More bad news for newspapers -- circulation declines continue
Here in Florida, the St. Petersburg Times lost 19,873 subscribers daily from September 2007 levels, a dip of 6 percent. On Sundays, our circulation basically stayed steady, rising by 337 subscriptions to 390,289. I don't think it's much of a coincidence that these changes happened during a time when we shrank the size of our daily paper, while shifting most of our best work to Sundays.
The Tampa Tribune dropped 4,560 daily subscribers from September 2007 to September 2008, down to 187,689 paid subscribers. On Sundays, the Tribune's paid circulation dropped 3,785 to 258,089 subscriptions, or about 1.4 percent.
Elsewhere in Florida, the news didn't get much better: the Herald Tribune in Sarasota was down 7,247 to 97,824 on Sundays, down 4,676 to 84,291 daily. The Miami Herald lost 27,702 on Sundays to 279,484 and 28,296 daily to 210,884. The Orlando Sentinel also dropped 7,043 to 206,363 daily and down 10,418 on Sundays to 307,976.
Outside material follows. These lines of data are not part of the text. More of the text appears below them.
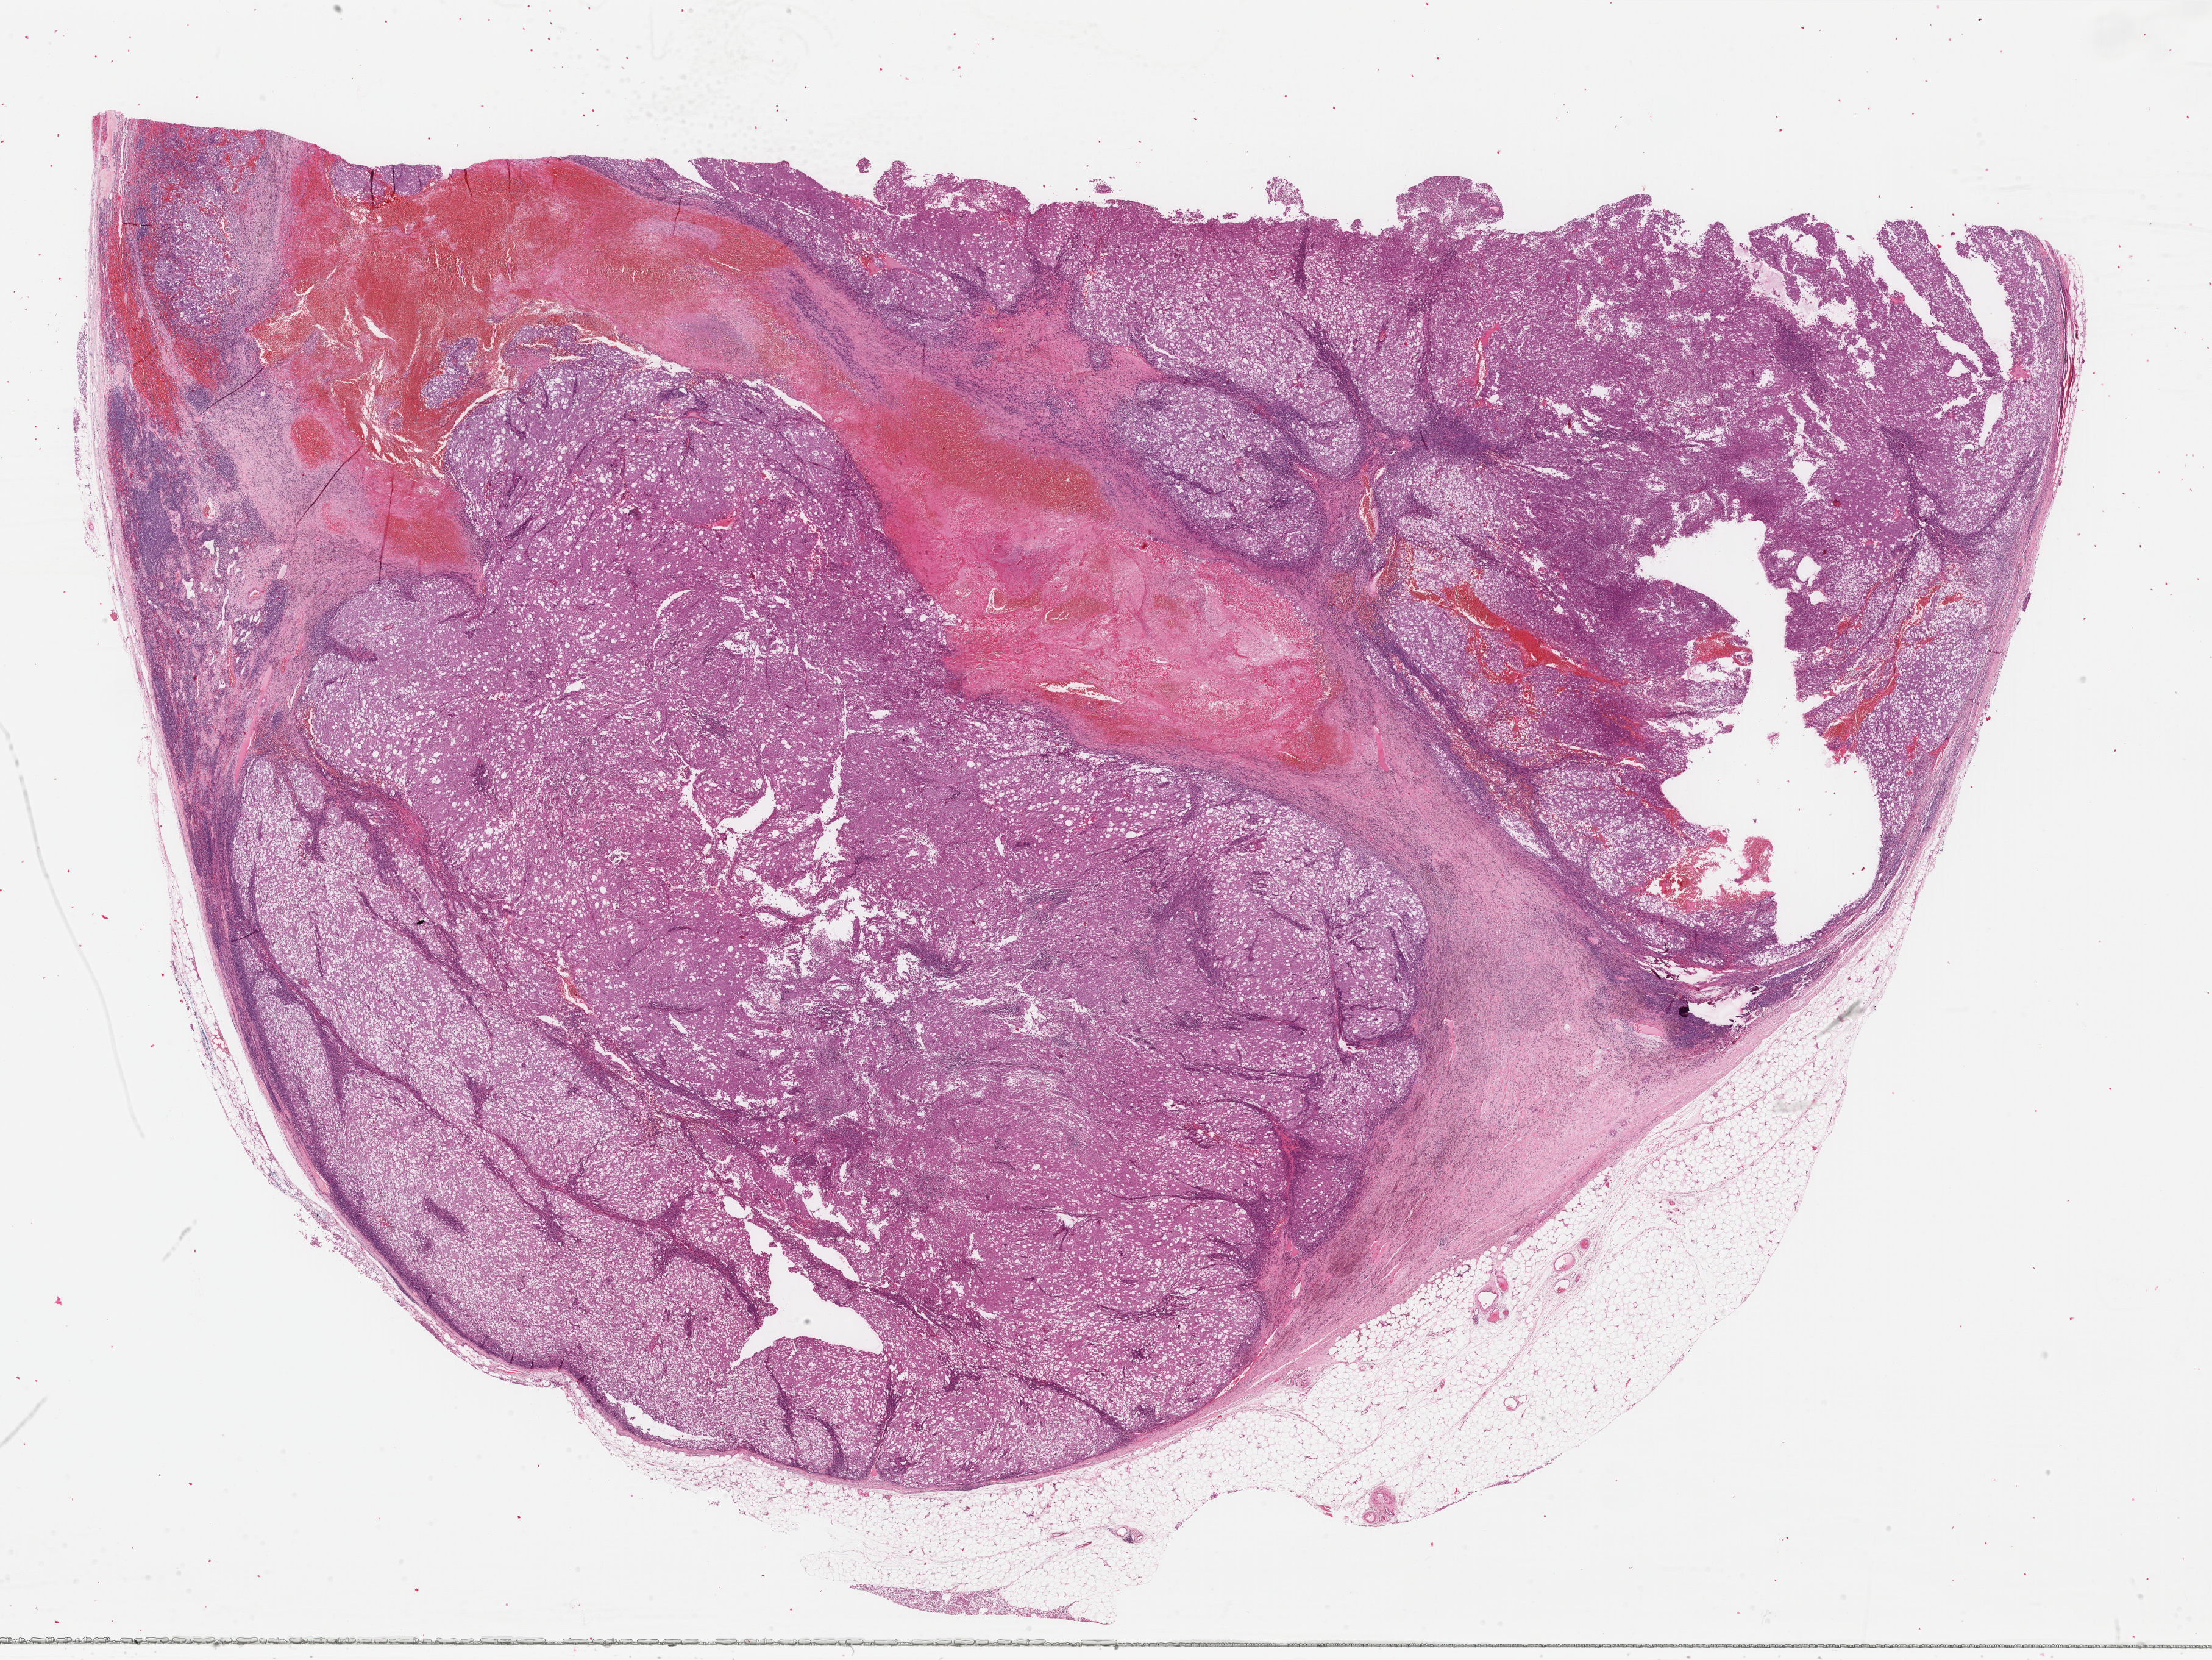
Whole-slide histology image, Hematoxylin and eosin (H&E) stained — a low-resolution overview of the entire scanned area, about 28.8 x 21.6 mm; formalin-fixed paraffin-embedded (FFPE) diagnostic section; primary tumour sample from the skin. Female, age 65 years at initial diagnosis.
Diagnosis: Malignant melanoma, NOS.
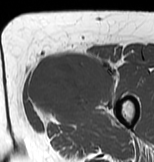
MRI of an extremity soft-tissue mass, one axial slice. MR volume resampled by the dataset authors to the PET/CT grid (not the native acquisition matrix). 3.27 mm slice thickness. 154 × 162 image matrix. Female patient. From the clinical record (not read from this slice): histological type: myxofibrosarcoma; grade: intermediate; site of the primary tumour: left thigh.
Annotated regions visible in this slice (expert contour drawn on MRI and transferred to this co-registered scan by the dataset authors):
- gross tumour volume including surrounding oedema: bounding box (x1, y1, x2, y2) in pixels: (26, 50, 118, 124)
- gross tumour volume (mass): (28, 54, 114, 119)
Nationwide, among the five biggest papers, only USA Today and the Wall Street Journal kept circulation essentially even daily, at 2.2-million and 2-million subscribers, respectively. The New York Times, Los Angeles Times and New York Daily News all lost circulation in drops ranging from 3 percent to 7 percent.
And the good news, as presented by trade magazine Editor and Publisher, didn't feel so good. The Top 10 gainers in circulation only included one paper with more than 100,000 subscribers, the Las Vegas Review Journal, which gained .85 percent to 165,010.
So, as we've seen, the trend of really small and really big papers maintaining their subscribers is continuing. But for the rest of us in the big middle, there seems to be little but tough times on the horizon.